Critics are disturbed by allowing patents on genetic material for a number of different reasons –

  • Some critics say patents could hamper the development of useful plants or drugs by other companies or individuals because of the high cost of getting the right to research patented genes.
  • Other critics say that granting patents on partial or uncharacterized DNA sequences will reward those who make routine discoveries but penalize thos who determin the biological functions of the DNA. In effect, the patent office is rewarding those who complete the easiest steps, not the most useful.
  • Some are concerned that there will be multiple patents issued on the same gene, first as a short string, then as a longer one, then the full gene and then the gene and its function. Multiple patents increases the cost of any new plant, animal or drug.
  • Others note that third world countries often contribute rare and novel genetic material to plant breeders. The breeders – largely in the U.S. – are now using those genetic materials to develop GMOs. The critics say it’s not fair to turn around and charge third world farmers for the new GMO varieties that they may have helped develop but haven’t been paid for.
  • Finally, many feel uncomfortable about the whole idea of patenting life, especially human life.

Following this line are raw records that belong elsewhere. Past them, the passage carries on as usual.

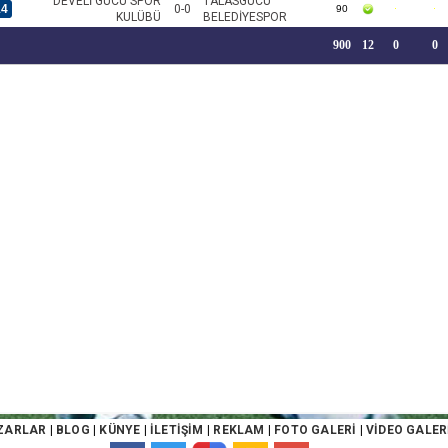
DEVELİ GÜCÜ SPOR
TALASGÜCÜ
14
0-0
90
KULÜBÜ
BELEDİYESPOR
900
12
0
0
ZARLAR
|
BLOG
|
KÜNYE
|
İLETİŞİM
|
REKLAM
|
FOTO GALERİ
|
VİDEO GALER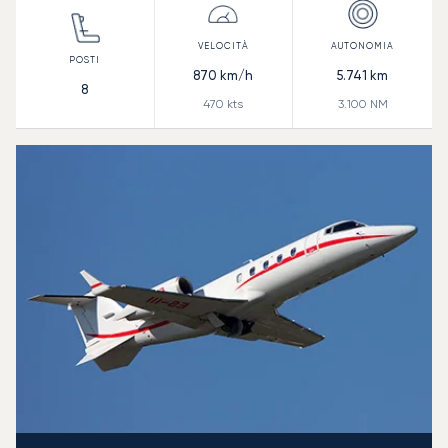
870
km/h
5.741
km
8
470
kts
3.100
NM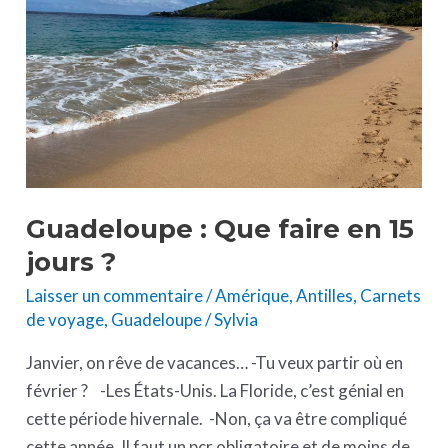
en
15
jours
?
Guadeloupe : Que faire en 15
jours ?
Laisser un commentaire
/
Amérique
,
Antilles
,
Carnets
de voyage
,
Guadeloupe
/
Sylvia
Janvier, on rêve de vacances… -Tu veux partir où en
février ? -Les États-Unis. La Floride, c’est génial en
cette période hivernale. -Non, ça va être compliqué
cette année. Il faut un pcr obligatoire et de moins de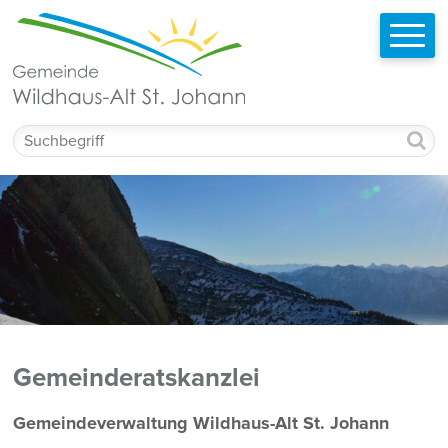
Schnellnavigation
Navigieren in Wildhaus-Alt St. Johann
Mobilnavigation
Suchbegriff
Gemeinderatskanzlei
Beschreibung Gemeinderatskanzlei
Gemeindeverwaltung Wildhaus-Alt St. Johann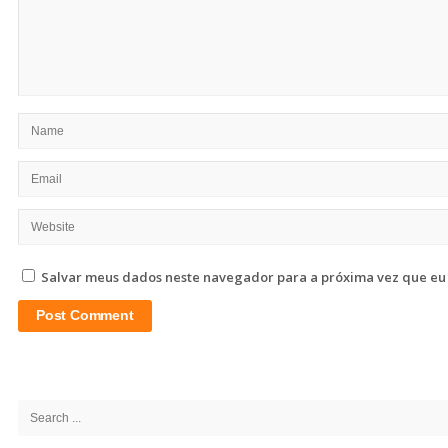
Salvar meus dados neste navegador para a próxima vez que eu
Site
Sidebar
Search
for: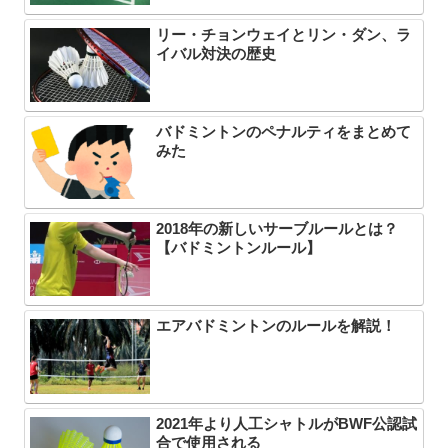
リー・チョンウェイとリン・ダン、ラ
イバル対決の歴史
バドミントンのペナルティをまとめて
みた
2018年の新しいサーブルールとは？
【バドミントンルール】
エアバドミントンのルールを解説！
2021年より人工シャトルがBWF公認試
合で使用される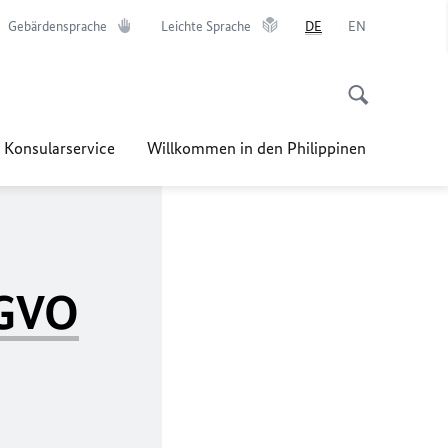
Gebärdensprache
Leichte Sprache
DE
EN
Konsularservice
Willkommen in den Philippinen
GVO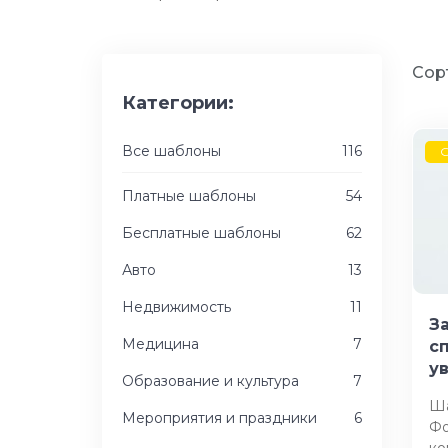
Сор
Категории:
Все шаблоны
116
G
Платные шаблоны
54
Бесплатные шаблоны
62
Авто
13
Недвижимость
11
За
Медицина
7
с
у
Образование и культура
7
Ша
Мероприятия и праздники
6
Фо
ко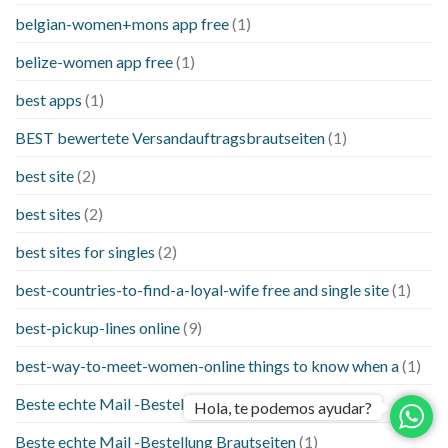
belgian-women+mons app free
(1)
belize-women app free
(1)
best apps
(1)
BEST bewertete Versandauftragsbrautseiten
(1)
best site
(2)
best sites
(2)
best sites for singles
(2)
best-countries-to-find-a-loyal-wife free and single site
(1)
best-pickup-lines online
(9)
best-way-to-meet-women-online things to know when a
(1)
Beste echte Mail -Bestellung Brautseite
(1)
Hola, te podemos ayudar?
Beste echte Mail -Bestellung Brautseiten
(1)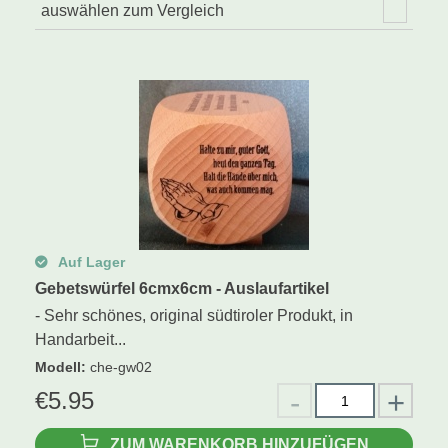
auswählen zum Vergleich
Auf Lager
Gebetswürfel 6cmx6cm - Auslaufartikel
- Sehr schönes, original südtiroler Produkt, in
Handarbeit...
Modell
:
che-gw02
€
5.95
ZUM WARENKORB HINZUFÜGEN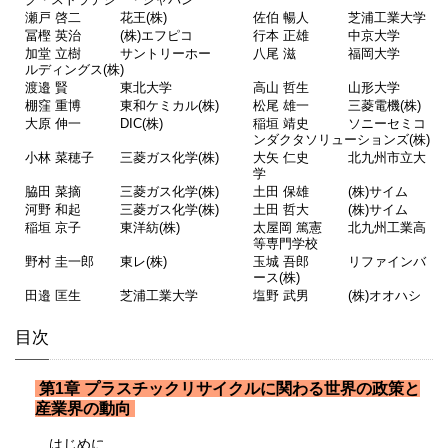
瀬戸 啓二 花王(株)
佐伯 暢人 芝浦工業大学
冨樫 英治 (株)エフピコ
行本 正雄 中京大学
加堂 立樹 サントリーホー
八尾 滋 福岡大学
ルディングス(株)
渡邉 賢 東北大学
高山 哲生 山形大学
棚窪 重博 東和ケミカル(株)
松尾 雄一 三菱電機(株)
大原 伸一 DIC(株)
稲垣 靖史 ソニーセミコ
ンダクタソリューションズ(株)
小林 菜穂子 三菱ガス化学(株)
大矢 仁史 北九州市立大
学
脇田 菜摘 三菱ガス化学(株)
土田 保雄 (株)サイム
河野 和起 三菱ガス化学(株)
土田 哲大 (株)サイム
稲垣 京子 東洋紡(株)
太屋岡 篤憲 北九州工業高
等専門学校
野村 圭一郎 東レ(株)
玉城 吾郎 リファインバ
ース(株)
田邉 匡生 芝浦工業大学
塩野 武男 (株)オオハシ
目次
第1章 プラスチックリサイクルに関わる世界の政策と
産業界の動向
はじめに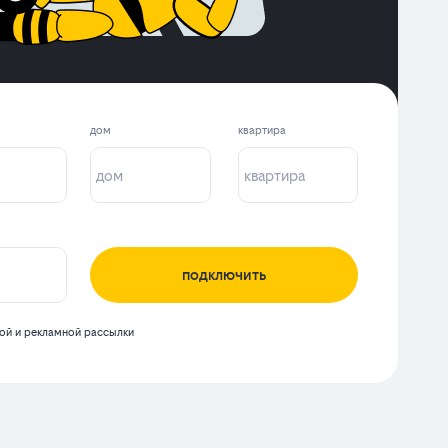
дом
квартира
подключить
й и рекламной рассылки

By 2009, the National Institutes of Health estimated that at least 20 percent of individual human genes had been patented already or had been filed for patenting. As a result, critics say, research on certain genes was restricted to the corporations holding the patents, and diagnostic genetic tests carried huge price tags.

For example, in 1976 a leukemia patient name John Moor had surgery at the University of California to remove his cancerous spleen. The University later got a patent for a cell line that they had removed from the spleen and could have used to produce valuable proteins. The cell line was called “Mo,” but Mr. Moore would not receive any of the money that might come from the cell line. The long term commercial value of the cell line was estimated at over $1 billion. Mr. Moore sued to get his cells returned and to control his body parts. But the California Supreme Court decided he was not entitled to any rights to his own cells after they had been removed from his body.

In March, 2010, a federal judge struck down patents on two genes linked to breast and ovarian cancer. The decision, if upheld, could throw the hundreds of thousands human genetic patents already issued into question. The case was brought by the ACLU (American Civil Liberties Union) and others and involved seven patents that had been issued to Myriad Genetics. The patents were for two genes that could be related to cancer. Myriad had developed a genetic test that could detect the mutations that make breast and ovarian cancer more likely. The test is expensive and, up until now, Myriad had prevented other companies from developing their own versions. The federal judge ruled that the patents were “improperly granted” because they involved a “law of nature.” Myriad has indicated that they will appeal the decision to a higher court.

Whether the genes involved come from humans, animals, plants or microbes, the issue will be with us well into the 21st century.